But I feel conflicted about where my vote should go. I understand the reasons for Labour’s ambivalent position over Brexit, and have supported Corbyn’s line on this all along. Brexit is not the main problem facing Britain today, by comparison with growing inequality, the environment, austerity, the rise of the Right, education, health, the press and a score of other deep-laid issues that desperately need to be tackled, on all of which I support the Labour leadership’s policies wholeheartedly; and which I believe lay, albeit invisibly, at the root of that disastrous Brexit vote in 2016. Labour currently reflects most of my views on nearly everything. I’ve been a member since the early 1960s. I worked and voted for them in the recent local UK elections (where we won in our ward and overturned the sitting Lib-Dem by just 14 votes!), and will again, of course, if they retain their present progressive platform, in the next General Election, whenever that is.

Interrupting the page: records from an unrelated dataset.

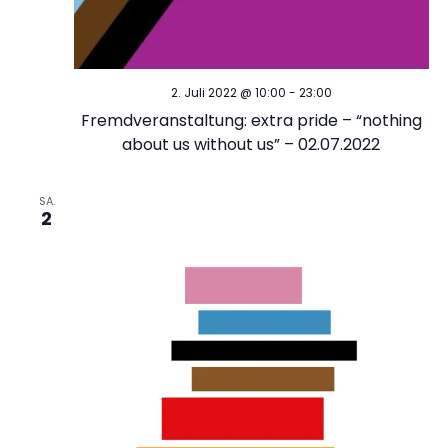
A
n
n
g
s
2. Juli 2022 @ 10:00
-
23:00
e
i
Fremdveranstaltung: extra pride – “nothing
about us without us” – 02.07.2022
c
n
h
SA.
S
2
t
u
e
c
n
-
h
N
e
a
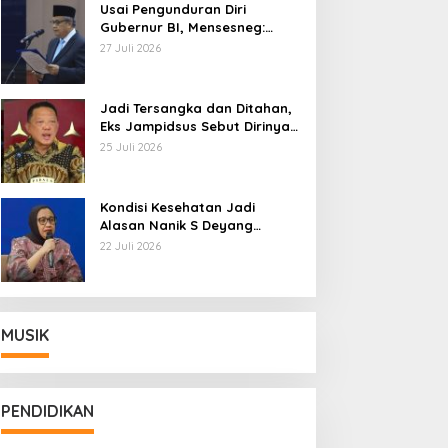
Usai Pengunduran Diri
Gubernur BI, Mensesneg:
Segera Terbit Keppres
27 Juli 2026
Pemberhentian dengan
Hormat
Jadi Tersangka dan Ditahan,
Eks Jampidsus Sebut Dirinya
Korban Kriminalisasi
25 Juli 2026
Kondisi Kesehatan Jadi
Alasan Nanik S Deyang
Mundur dari BGN, Prabowo
22 Juli 2026
Tunjuk Wamentan Sudaryono
MUSIK
PENDIDIKAN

But this EU election is not like those others. It’s to vote in MEPs – members of the European Parliament. And if Brexit goes through, they won’t be sitting there for long. If I knew they were, I’d vote for the party that I thought stood most chance of turning European policies in the direction I want, in alliance with Left-wing MEPs from other countries. That of course would be Labour. But Brexit has fouled up the whole thing. It’s the only issue that counts now. If Labour remain ambivalent on EU membership, or on the question of a new referendum on whether and if so how we should still leave, no-one will be able to tell from the results of the election what the Labour votes represent on this issue. That will tend to boost the Brexiteers.
I’m getting desperate e-mails from Labour candidates in my Yorkshire constituency urging me to stick by my basic political principles, and vote for the party that best represents them. But I’m thinking of supporting the Lib Dems nonetheless. I’ll have to hold my nose, having been betrayed by them before. (Can you believe that I actually left Labour briefly under Blair, and joined the Libs on the strength of their solemn promise to abolish University tuition fees! Fool that I was.) Once bitten, twice shy. I could never vote for them in a ‘normal’ election. But on this occasion, on the basis of their unequivocal ‘Remain’ stand, and if Labour doesn’t re-think in the next couple of weeks, and at the very least promise a People’s Vote come what may, I just might.
I imagine that other pro-Europe British Leftists are faced by the same dilemma. Which is why the results of the upcoming elections will probably tell us little that we need to know.